URL:Mal Svchost.exe constant alerts

[prokosher]

I'm getting constant alerts from Avast! I ran 2 scans (one in safemode) and it came back with 0 infected files.

I started to "troubleshoot" the issue myself so I ran ComboFix and a few other programs (most got interrupted because this infection seems to reboot my pc). After reading how they can be dangerous if you don't understand how they work I immediately stopped and figured I'd seek help.

[Asyn]

Please attach your logs. (MBAM, OTL and aswMBR..!!)
Instructions: http://forum.avast.com/index.php?topic=53253.0

[essexboy]

Monitoring

[prokosher]

I fell asleep at my desk waiting for scans to complete ><

Here's my logs.

Not sure if I'm attaching the right files for MBAM so let me know if I did it wrong.

[essexboy]

Hi there before we start the cleaning process I would like you to upload file to Avast for analysis

Open Avast and go to the virus chest
Right click in the white area and select Add

Locate Windows\system32\rpcss.dll
Click the file and it will appear in the virus chest
Now right click that file and select "Submit to Virus Labs"
Fill in the data and add this thread to the additional info
Select Submit
Manually update Avast to send it

OK time to clean

Warning This fix is only relevant for this system and no other, using on another computer may cause problems

Be advised that when the fix commences it will shut down all running processes and you may lose the desktop and icons, they will return on reboot

Run OTL

• Under the Custom Scans/Fixes box at the bottom, paste in the following
  
  
  

Code: [Select]

:Commands
[CREATERESTOREPOINT]

:OTL
FF - prefs.js..network.proxy.http_port: 8080
FF - HKCU\Software\MozillaPlugins\@nds.com/PCShowPlugin: C:\Users\Derek\AppData\Local\DIRECTV Player\npPCShowPlugin.dll File not found
FF - HKCU\Software\MozillaPlugins\@nds.com/PlayerPlugin: C:\Users\Derek\AppData\Local\DIRECTV Player\npPlayerPlugin.dll File not found
[2014/01/10 00:58:07 | 000,000,084 | ---- | M] () -- C:\Windows\SysNative\monqqrp.ewo
[2014/01/03 11:32:51 | 000,037,376 | ---- | M] () -- C:\Windows\SysNative\pbzwpy.cwe
[2014/01/03 11:32:51 | 000,000,099 | ---- | M] () -- C:\Windows\SysNative\sjnfejj.wbk
[2014/01/03 11:22:33 | 000,000,064 | ---- | M] () -- C:\Windows\SysNative\jfaygp.ljh
[2014/01/03 11:00:35 | 000,219,314 | --S- | M] () -- C:\Windows\SysNative\wlifvjg.zri

:Commands
[resethosts]
[emptytemp]
[Reboot]

• Then click the Run Fix button at the top
  
• Let the program run unhindered, reboot the PC when it is done
• Open OTL again and click the Quick Scan button. Post the log it produces in your next reply.

THEN

Please download Malwarebytes AntiRootkit and save it to your desktop.
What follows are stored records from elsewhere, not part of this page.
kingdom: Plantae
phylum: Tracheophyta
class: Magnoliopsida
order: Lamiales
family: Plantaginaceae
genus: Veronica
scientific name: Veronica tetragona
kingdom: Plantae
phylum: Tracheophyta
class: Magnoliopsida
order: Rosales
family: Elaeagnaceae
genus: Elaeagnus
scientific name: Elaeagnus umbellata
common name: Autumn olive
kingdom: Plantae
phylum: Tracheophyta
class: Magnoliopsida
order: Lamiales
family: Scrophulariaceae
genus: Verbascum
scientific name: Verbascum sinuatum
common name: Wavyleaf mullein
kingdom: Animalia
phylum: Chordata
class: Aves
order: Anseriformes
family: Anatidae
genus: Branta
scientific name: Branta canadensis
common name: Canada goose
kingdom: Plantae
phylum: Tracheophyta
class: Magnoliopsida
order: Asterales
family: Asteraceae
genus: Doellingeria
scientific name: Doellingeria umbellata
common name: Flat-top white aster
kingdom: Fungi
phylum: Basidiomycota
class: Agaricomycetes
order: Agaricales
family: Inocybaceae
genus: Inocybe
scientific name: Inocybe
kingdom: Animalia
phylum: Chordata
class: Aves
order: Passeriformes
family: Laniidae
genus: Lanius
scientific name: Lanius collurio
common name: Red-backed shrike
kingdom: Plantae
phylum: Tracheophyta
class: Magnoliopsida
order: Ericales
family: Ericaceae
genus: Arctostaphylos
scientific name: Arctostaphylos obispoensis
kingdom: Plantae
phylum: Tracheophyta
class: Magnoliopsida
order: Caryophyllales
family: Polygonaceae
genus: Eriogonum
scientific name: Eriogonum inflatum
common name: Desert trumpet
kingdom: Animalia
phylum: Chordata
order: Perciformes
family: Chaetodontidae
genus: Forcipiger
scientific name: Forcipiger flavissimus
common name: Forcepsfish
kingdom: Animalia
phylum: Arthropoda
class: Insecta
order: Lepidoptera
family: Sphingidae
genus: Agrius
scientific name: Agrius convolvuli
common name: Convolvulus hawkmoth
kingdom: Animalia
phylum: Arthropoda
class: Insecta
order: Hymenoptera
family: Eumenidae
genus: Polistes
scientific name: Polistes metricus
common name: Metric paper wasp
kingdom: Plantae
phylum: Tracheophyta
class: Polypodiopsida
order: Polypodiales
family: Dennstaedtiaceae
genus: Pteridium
Full instructions how to use MBAR
Please note: This is a beta version so please be sure to read the disclaimer and note of it.

• Unzip/unrar MBAR in a folder to your Desktop and MBAM shall run ...

• Click on Next > then on Update button to download fresh definitions.


• When database updates click Next

• In the following window ensure "Targets" scan for Drivers; Sectors; System are ticked. Then select "Scan button"


• If an infection/s are found ensure "Create Restore Point" is checked, then select the "Cleanup Button" to remove threats.
Or if you are sure any entries should not be kept, just untick them. A list of infected files will be listed.


• The Clean up procedure will be Scheduled for process.
• When complete pop-up will show you. Select the Yes button and the system should re-boot to complete the cleaning process.

>> Please attach the two following logs from the mbar folder:

system-log.txt
and
mbar-log-year-month-day (hour-minute-second).txt.